Every photo you take with your smartphone has GPS coordinates automatically attached. This makes it possible for apps like Instagram to discern where the photo was taken with the help of location services. PoseNet, a new program being developed at the University of Cambridge, seeks to reverse engineer that process, allowing users to figure out where they are by entering a photo into a system capable of determining location and even orientation. Humans naturally navigate by a combination of feeling and landmarks. If GPS replaces the feeling half of that equation, PoseNet replaces the landmark half.

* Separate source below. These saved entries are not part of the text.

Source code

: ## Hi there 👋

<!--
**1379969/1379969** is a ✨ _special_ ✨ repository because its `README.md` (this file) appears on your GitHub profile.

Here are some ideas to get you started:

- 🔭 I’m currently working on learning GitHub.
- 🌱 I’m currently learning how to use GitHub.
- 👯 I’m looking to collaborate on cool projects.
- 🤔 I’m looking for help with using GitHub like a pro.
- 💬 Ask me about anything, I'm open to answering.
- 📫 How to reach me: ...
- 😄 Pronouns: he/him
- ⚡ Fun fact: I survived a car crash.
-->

Developed by engineering researchers, the system relies on convolutional neural networks to figure out where a photo was taken, something they can do to within six feet and three degrees, which is groundbreaking to put it mildly. GPS solutions have never offered orientation metadata.

Another remarkable aspect of the PoseNet project: Its neural networks rely on a database of less than 50 megabytes, which is thousands of times smaller than most GPS databases. This makes PoseNet incredibly fast. It requires roughly five milliseconds to interpret the photo and establish a location, whereas GPS can take up to several seconds. PoseNet also function better indoors.

While PoseNet’s super speed and small data storage requirements beg for the system’s global expansion, there are also some concerns about privacy. Most smartphone users are voluntarily collecting data on their own behavior (whether they choose to think of it that way or not). PoseNet could make that involuntary. The system’s accuracy is both its principle virtue and its main weakness.

The app can tell the difference between the different sides of this building

Youtube/Alex Kendall

Since PoseNet is still in its beginning phases, it only functions in one part of Cambridge, England, where the 12,000 photos that trained the database were snapped. But we very well may see PoseNet take hold in other locations. This may be particularly interesting/worrisome to Google, which recently launched PlaNet, a program designed to establish a photo’s location just by looking at it. For now, it seems that PoseNet can kick PlaNet’s ass, but that may change over time or if someone gets acquisitive.

This predicted image was only off by 1.51 meters (location) and 3.27 degrees (photographer position)

Youtube/Alex Kendall

PoseNet’s global expansion is hardly inevitable and may take years. It may also never be as universally helpful as GPS (think: who’s going to go harvest photo data in the middle of the Amazon). Still, it has clear application for smartphone users and for data analysts. In a sense, the question is which of those groups will ultimately find it more helpful.